Periodically somebody frightens us with tales of how The Data Deluge Threatens Science. (Yes, guilty.) Cynics will suggest that Moore’s law runs even faster, so computers will always be good enough – whats the problem? Actually, I think the interesting things are those that are not improving exponentially – last mile bandwidth, disk I/O speed, and human resource. The first two are a bit of a bummer for individuals, but fixable if you are a pro data centre – tune your TCP buffers, open multiple channels, hang thirty discs off your motherboard, etc. So this drives us to a service architecture. But so does the third thing : people effort. Developing interfaces to the data, and curating it as it comes in, takes work. A lot of this scales per archive rather than per bit. The real problem, and why we need the VO, is the number of archives not the number of bits. Its a Tower of Babel thing.

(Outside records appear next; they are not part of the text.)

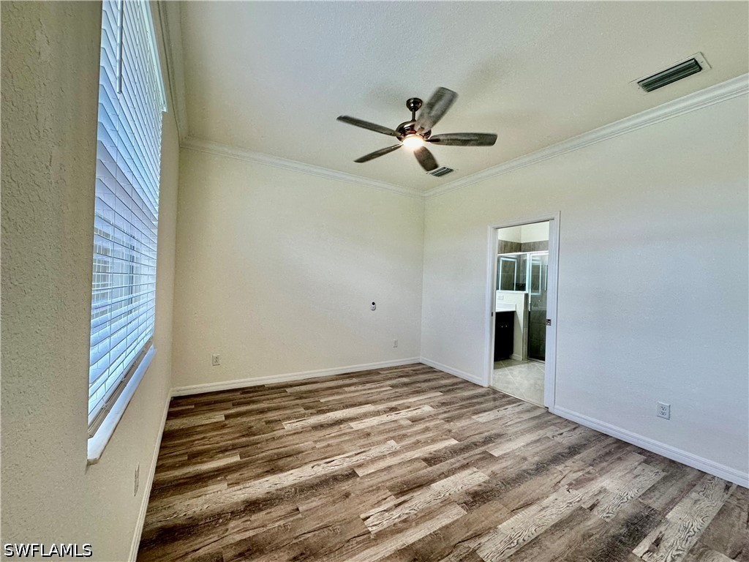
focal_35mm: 14
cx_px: 374
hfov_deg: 102.1
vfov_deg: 85.7
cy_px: 281
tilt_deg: +0.5
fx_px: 303
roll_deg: -2.0
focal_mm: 2.22
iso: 160
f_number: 2.2
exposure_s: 1/120
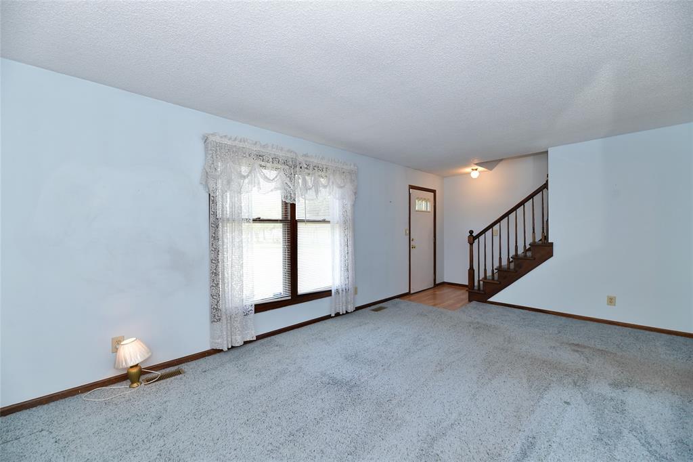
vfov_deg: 81.2
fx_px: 269
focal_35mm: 14
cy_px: 231
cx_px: 346
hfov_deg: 104.3
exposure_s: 1/60
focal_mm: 14
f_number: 6.3
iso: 640
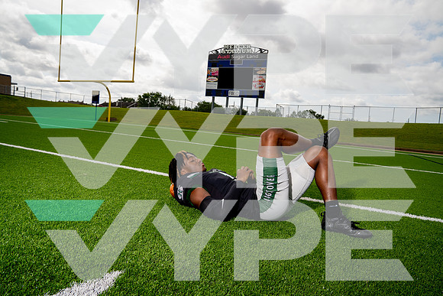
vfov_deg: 53.2
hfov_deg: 73.7
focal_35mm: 24
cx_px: 222
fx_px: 295
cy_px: 148
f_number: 8
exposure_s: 1/250
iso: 200
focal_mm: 24
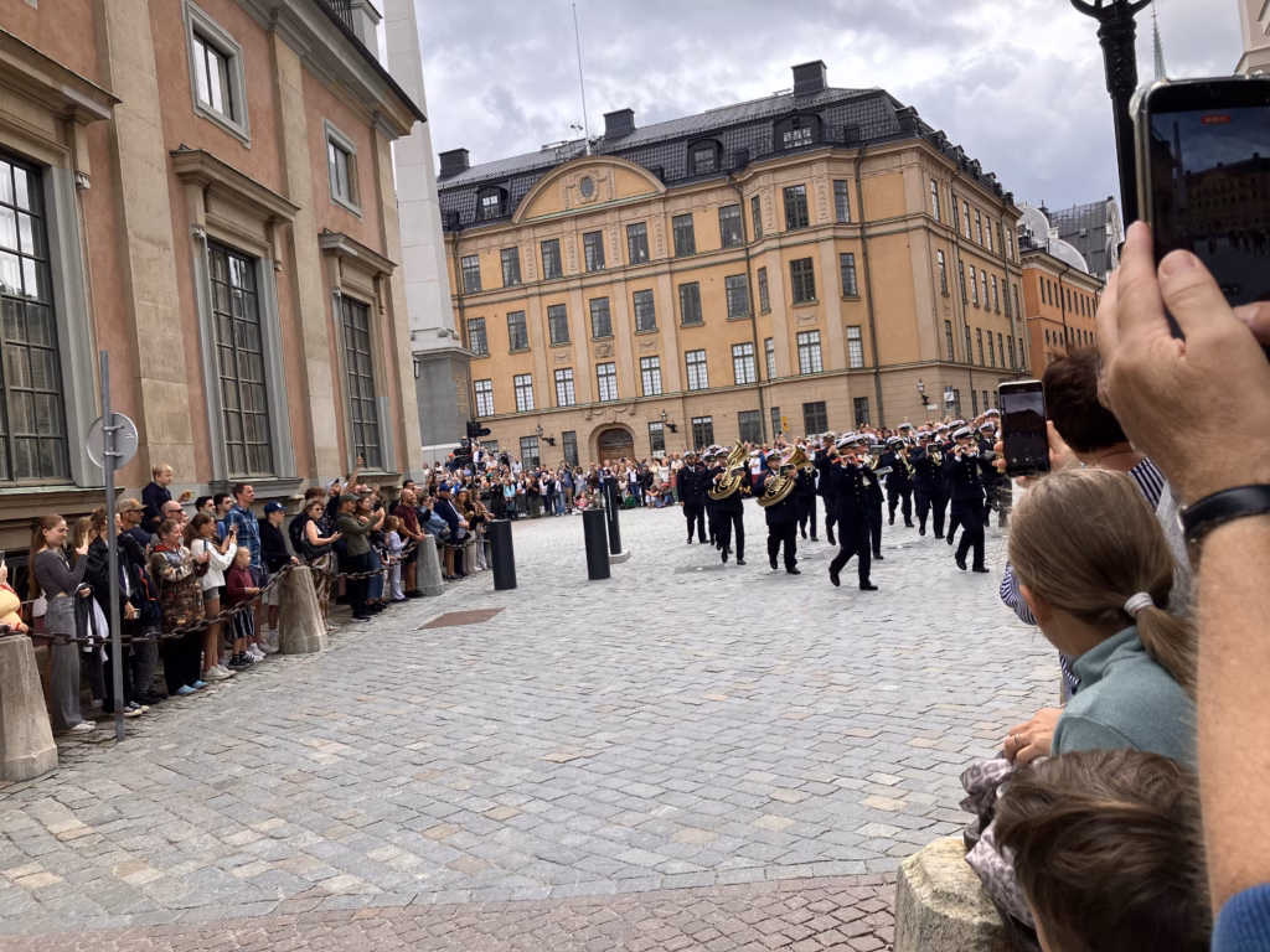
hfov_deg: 63.4
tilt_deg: +0.6
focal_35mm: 28
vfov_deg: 49.7
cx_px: 635
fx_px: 1027
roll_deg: +5.2
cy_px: 476
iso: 32
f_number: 1.8
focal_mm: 3.99
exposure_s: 1/565
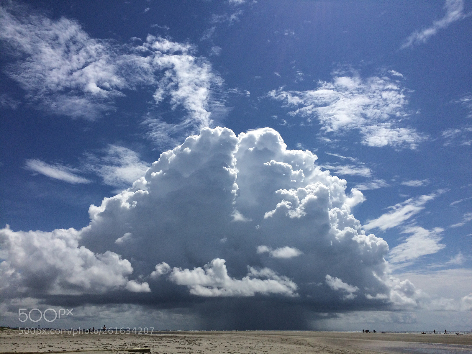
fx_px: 395
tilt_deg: +20.2
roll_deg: +0.0
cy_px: 177
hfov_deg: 61.7
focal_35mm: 29
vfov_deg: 48.2
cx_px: 236
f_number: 2.2
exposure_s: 1/13699
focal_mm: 4.15
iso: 40
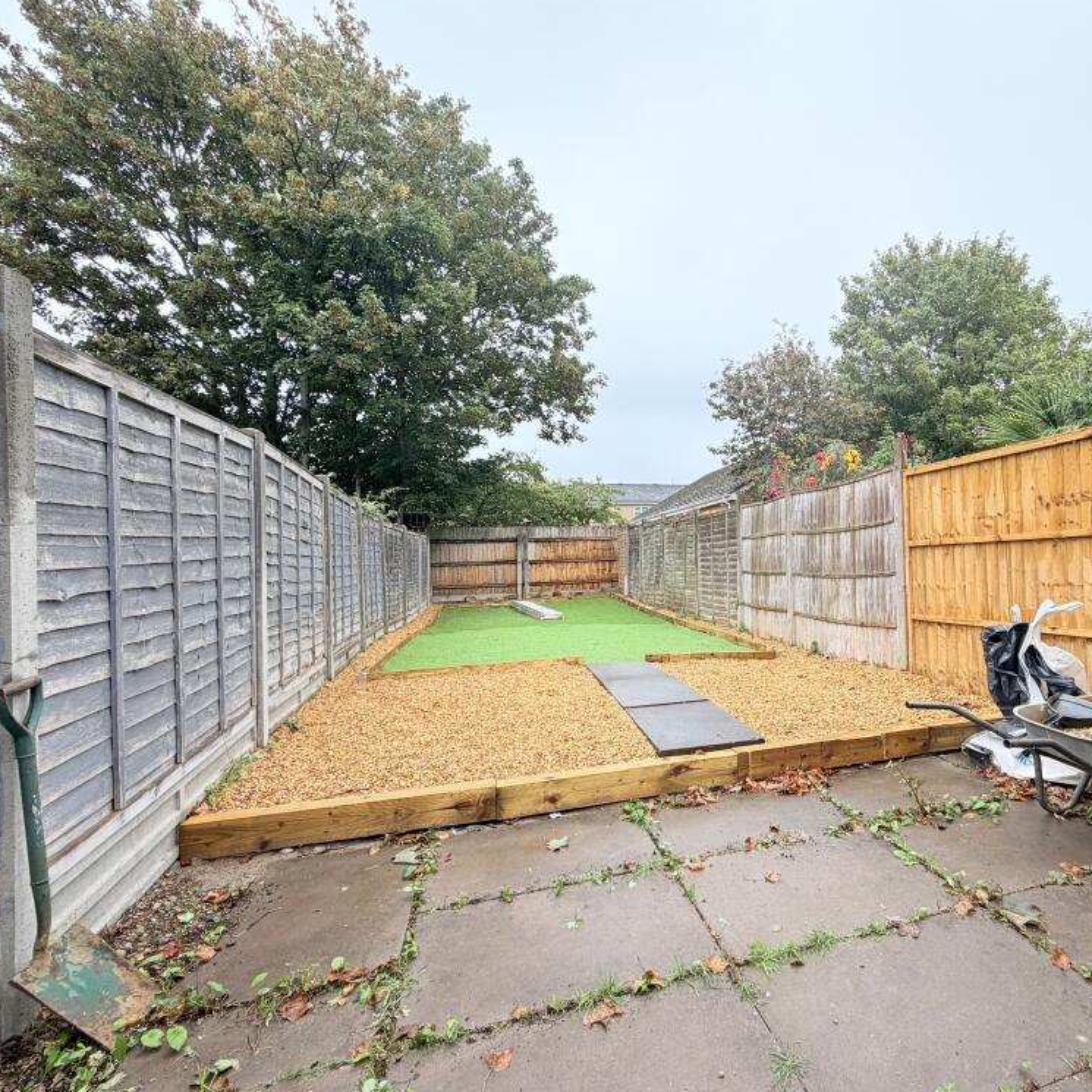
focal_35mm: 17
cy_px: 554
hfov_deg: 82.3
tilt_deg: -0.6
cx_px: 687
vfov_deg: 84.0
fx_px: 607
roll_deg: +1.9
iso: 50
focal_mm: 2.22
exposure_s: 1/502
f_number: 2.2
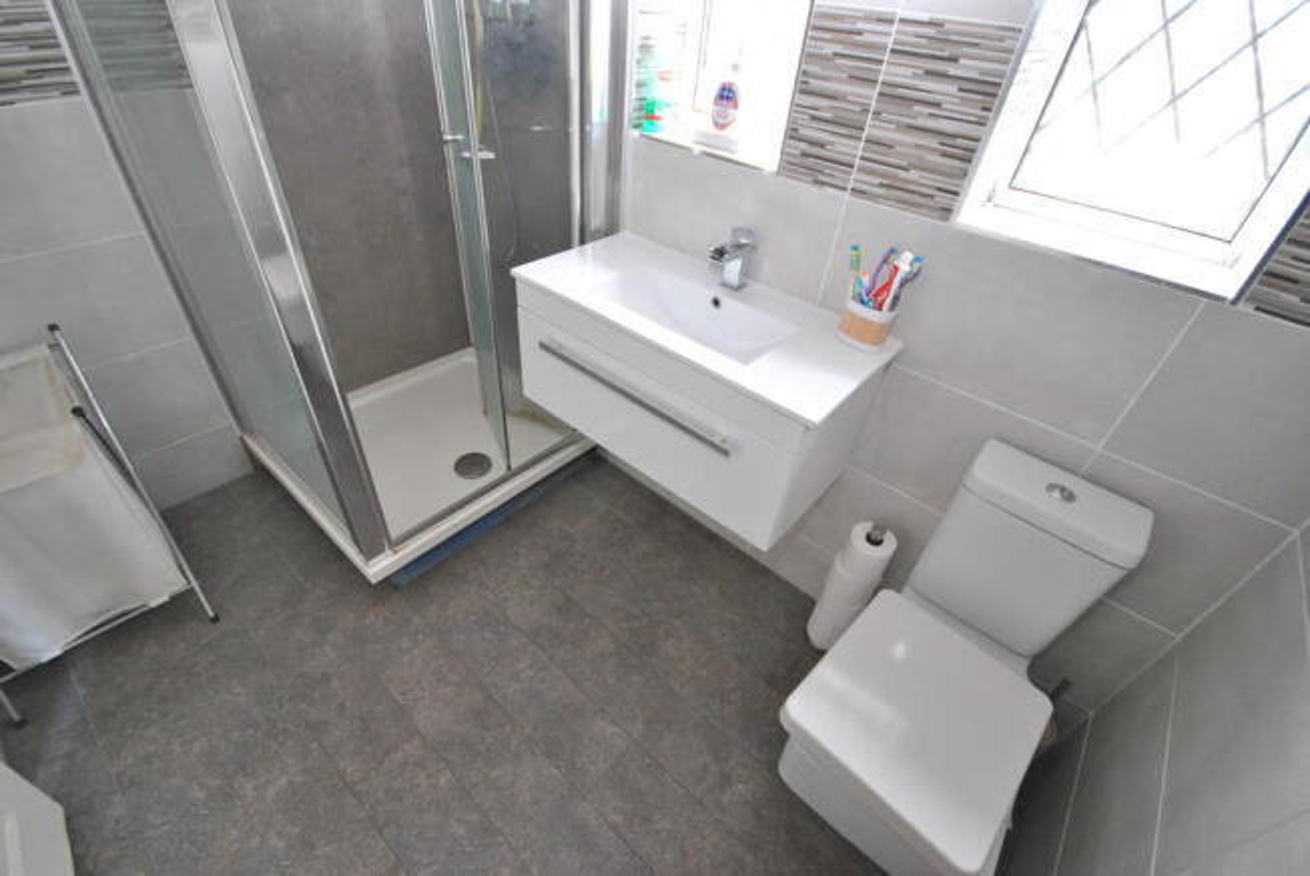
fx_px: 546
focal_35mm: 15
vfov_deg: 77.5
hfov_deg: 100.3
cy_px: 438
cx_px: 655
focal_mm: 10
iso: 400
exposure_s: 1/10
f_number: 4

Enough of the VO lecture. The size of each major astronomical archive certainly is growing fast. But so is the size of a typical hard drive. As part of some work with Bob Mann and and Mark Holliman, I was collecting some data on these things, when suddenly it occurred to me not just to talk in general terms but to actually plot one on top of the other. Exhibit A therefore shows (i) the evolution of the size of PC disks, from the wikimedia commons page here , and (ii) the total size of the ESO Science Archive, divided by 200 – data kindly provided by Paolo Padovani. The step function in 1999 is real – its when the VLT switched on. Otherwise, they track each beautifully. Over two decades, while volumes have increased by factors of tens of thousands, the number of PC drives needed to hold the ESO data has stayed the same within a factor of two.

I guess both of these things, like a number of others, are loosely driven by a combination of integrated circuit technology and economics. But the fact that they are so close seems surprising. Maybe there is some kind of weird technology central limit theorem thing going on.

Comparison of growth of ESO archive with hard drive capacity. Dik data used under GPL.